Tax Resister Vivien Kellems

More Vivien Kellems, this time from the Evening Independent:

Action Is Asked Against Delinquent War Industrialist

Representative [John Main] Coffee (W.[sic]-Wash.) called for immediate action by the department of justice against Miss Vivien Kellems, Westport, Conn., war industrialist, who announced she had refused to pay her income tax and urged other business people to follow her example.

“I am asking the department of justice,” Coffee said in a statement, “to file summary action against Vivien Kellems for her statements calculated to do injury to the nation’s war program and discourage the purchase of War bonds right at the inception of the Fourth War Loan drive.
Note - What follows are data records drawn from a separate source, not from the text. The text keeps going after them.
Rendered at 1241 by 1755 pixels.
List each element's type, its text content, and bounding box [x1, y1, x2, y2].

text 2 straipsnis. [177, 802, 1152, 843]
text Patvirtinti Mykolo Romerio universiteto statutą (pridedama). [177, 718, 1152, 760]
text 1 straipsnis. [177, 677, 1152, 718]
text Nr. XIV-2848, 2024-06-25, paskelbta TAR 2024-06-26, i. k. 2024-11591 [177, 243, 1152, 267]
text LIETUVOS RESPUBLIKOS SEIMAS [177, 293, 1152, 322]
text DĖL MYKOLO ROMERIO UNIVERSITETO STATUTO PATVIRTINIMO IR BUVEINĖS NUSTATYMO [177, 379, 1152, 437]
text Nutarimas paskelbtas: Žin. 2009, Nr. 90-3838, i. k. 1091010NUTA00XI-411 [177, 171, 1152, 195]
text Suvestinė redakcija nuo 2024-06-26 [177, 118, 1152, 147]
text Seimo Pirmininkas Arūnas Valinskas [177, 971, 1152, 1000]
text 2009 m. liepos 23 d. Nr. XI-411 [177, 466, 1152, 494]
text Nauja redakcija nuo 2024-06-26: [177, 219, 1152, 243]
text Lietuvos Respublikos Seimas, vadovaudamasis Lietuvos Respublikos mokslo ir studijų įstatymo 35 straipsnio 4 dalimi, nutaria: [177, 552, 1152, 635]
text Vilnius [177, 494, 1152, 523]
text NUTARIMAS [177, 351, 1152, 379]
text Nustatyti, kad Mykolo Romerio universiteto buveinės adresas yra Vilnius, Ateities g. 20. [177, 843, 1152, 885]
Her statement constitutes a violation of the law.”

Miss Kellems, speaking before a luncheon meeting in Kansas City yesterday, called upon “all business, both big and small, to follow my example and put aside postwar reserves out of their taxes.”

She asserted that present tax rates violate the constitution and amount to “unreasonable seizure.”

And here is the treasury secretary’s response, from the Pittsburgh Post-Gazette:

Tax Evasion “Disloyal,” Morgenthau Charges

Treasury Secretary Sidesteps Direct Reference to Woman’s Anti-Levy Speech

Secretary Morgenthau, taking note of a woman industrialist’s call for business to follow her example in putting aside post-war reserves out of tax money, said tonight that “to advise citizens to refuse to pay taxes — particularly in time of war — smacks of disloyalty.”

“Such an attempt,” the treasury head added, “is especially unworthy of persons profiting from war contracts.”

Morgenthau made no direct reference to Miss Vivien Kellems of Westport, Conn., or her address to a civic group in Kansas City yesterday in which she said she had not paid her income tax installment and urged that others in business follow her example. She asserted present tax rates are unconstitutional and confiscatory.

Earlier, the internal revenue bureau served notice that it is going to collect the income taxes from Miss Kellems, while Representative Coffee, Democrat, Washington, advocated justice department proceedings against her.

Anti-Tax Advocate Promises Answer

Bewildered by the furor caused by her speech advocating a post-war reserve “out of taxes” delivered in Kansas City, Miss Vivien Kellems, tonight asserted that Secretary Morgenthau’s charges were “too serious” to answer at once but declared she would answer them, “and in full.”

“Why, he’s practically accusing me of treason.”

She said she was advocating the use of money normally paid into income taxes for a post-war reserve, but she said the reserves should be “put into war bonds.”

Hard to know what Kellems’s game was. She never saw a tax she didn’t want to rebel against, but on the other hand she made her fortune on government contracts and, as that last example showed, could even advocate more voluntary funding of big government programs.


And here’s a little-mentioned also-ran in the history of tax resistance, from the New York Times:

Dutch Islands Balk at Tax

Doctor Who Refuses to Pay Becomes Hero in West Indies.

Collection by the local government of an extraordinary income tax, from which natives of Holland who arrived here are exempt, is causing much dissatisfaction here. Citizens contend the tax law had been incorrectly interpreted.

The household effects of a physician who refused to pay the tax were offered for sale at auction by the Government. Although the building in which the sale was held was crowded, there were no bids and the articles were not sold.

A cheering crowd carried the physician about shoulder high. Merchants, as a token of their approval of the doctor’s refusal to pay the tax, closed their places of business during the afternoon.